If we look further towards property valuation, many concerns were exacerbated by the pandemic and a dwindling number of qualified valuation professionals. Some studies suggest the number of active appraisers is steadily declining by an average of 2.6% per year. Leveraging technology to advance the appraisal process by delivering a quality assessment of value through automation, desktop, drive-by and even virtual technologies can enhance speed to market without sacrificing accuracy or infringing upon consumers’ security and privacy. As investor guidelines evolve, so too must the providers of valuation services and the lenders that use them.  

There are additional concerns around addressing the risk presented with natural disasters. Lenders strive to limit risk exposure while meeting compliance guidelines. This is another opportunity to leverage partners who can assess risk in real time, provide damage assessments and make accurate valuation and servicing for our consumers at a time when they need it the most. These are often solutions that can be very difficult or impossible to stand up using in-house technology alone. Lenders need to start evaluating what solutions exist already, determine what would fit their needs best, and be able to conform to fit future needs. 

Looking Forward

We would be remiss here if we did not mention the specter of evolving fraud risks, particularly those attack vectors emanating from outside of the transaction and participants. While fraud for housing has resurfaced to a certain extent with the typical misrepresentations of occupancy, assets and income, we are seeing a massive increase in cyber threats with synthetic identity, business email compromise, account takeover and wire fraud at closing.  

What we see today are coordinated attack vectors that originate from outside of the transaction and indeed many times outside of the country. Wire fraud at closing, which takes advantage of lax security controls to redirect wire payments prior to loan closing, is at unprecedented levels, according to the FBI 2021 IC3 report, Business Email Compromise and Email Account Takeover has resulted in nearly $2.4 billion dollars in annual losses. Compromise of email accounts and wire transfers has become the fastest growing fraud threat within mortgage lending today.

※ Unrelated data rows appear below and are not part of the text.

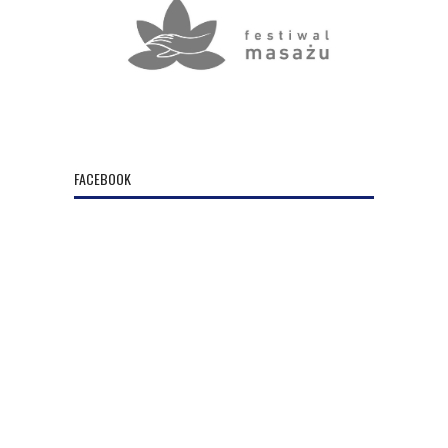
FACEBOOK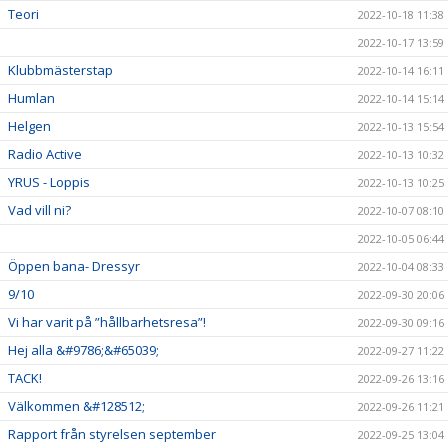
Teori
2022-10-18 11:38
2022-10-17 13:59
Klubbmästerstap
2022-10-14 16:11
Humlan
2022-10-14 15:14
Helgen
2022-10-13 15:54
Radio Active
2022-10-13 10:32
YRUS - Loppis
2022-10-13 10:25
Vad vill ni?
2022-10-07 08:10
2022-10-05 06:44
Öppen bana- Dressyr
2022-10-04 08:33
9/10
2022-09-30 20:06
Vi har varit på ”hållbarhetsresa”!
2022-09-30 09:16
Hej alla &#9786;&#65039;
2022-09-27 11:22
TACK!
2022-09-26 13:16
Välkommen &#128512;
2022-09-26 11:21
Rapport från styrelsen september
2022-09-25 13:04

Given all of the internal and external threats, risks and pitfalls of mortgage origination today, what lenders need more than ever is to be able to rely on partnerships that can bridge the current state requirements of lending; enhance speed to market and ensure quality and soundness while providing security and innovation through a multi-tool “everywhere at once” presence. Competitive agility in the future state of lending relies upon being nimble as risk and market pressure evolve. If a trusted partner can help share the load, this drives down the technology burden without the onerous runway of long-term development.  

Helping lenders look inward, outward and forward is in the very foundation of the DataVerify DNA.  We evolve with our partners providing solutions our clients expect while keeping our eye firmly fixed on possible future needs they may demand. This could mean supplying risk mitigation through MERS, NMLS and Watchlist screening. But it could also be enhancing our client’s innovation with Artificial Intelligence, Robotic Process Automation and Wire Fraud protection. Lenders can depend on us to be agile and resilient regardless of their risk appetite and wherever their strategic direction leads them. 

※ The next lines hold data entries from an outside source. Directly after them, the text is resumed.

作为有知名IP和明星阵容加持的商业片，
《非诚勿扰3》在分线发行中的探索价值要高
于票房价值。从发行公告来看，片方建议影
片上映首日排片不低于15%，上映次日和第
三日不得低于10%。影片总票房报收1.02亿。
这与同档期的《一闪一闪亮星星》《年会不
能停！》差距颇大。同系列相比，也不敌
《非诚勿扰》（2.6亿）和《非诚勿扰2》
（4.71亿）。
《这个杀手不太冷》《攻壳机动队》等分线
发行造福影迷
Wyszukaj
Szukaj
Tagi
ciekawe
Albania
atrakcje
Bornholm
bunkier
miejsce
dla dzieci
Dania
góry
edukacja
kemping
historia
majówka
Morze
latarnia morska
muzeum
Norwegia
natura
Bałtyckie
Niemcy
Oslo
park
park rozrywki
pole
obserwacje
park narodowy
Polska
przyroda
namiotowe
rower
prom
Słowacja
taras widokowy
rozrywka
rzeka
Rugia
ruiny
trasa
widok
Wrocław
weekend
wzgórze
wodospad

Now more than ever, lenders need to be asking their providers tough questions to ensure they are being provided solutions that fit their needs and are not given one-size-fits-all tools. Leading and lasting lenders are doing the work of digital transformation with clear, set goals. Some goals are being met with in-house solutions, but many rely on experts in each field to provide them with cost-effective, long-lasting, and strategic solutions.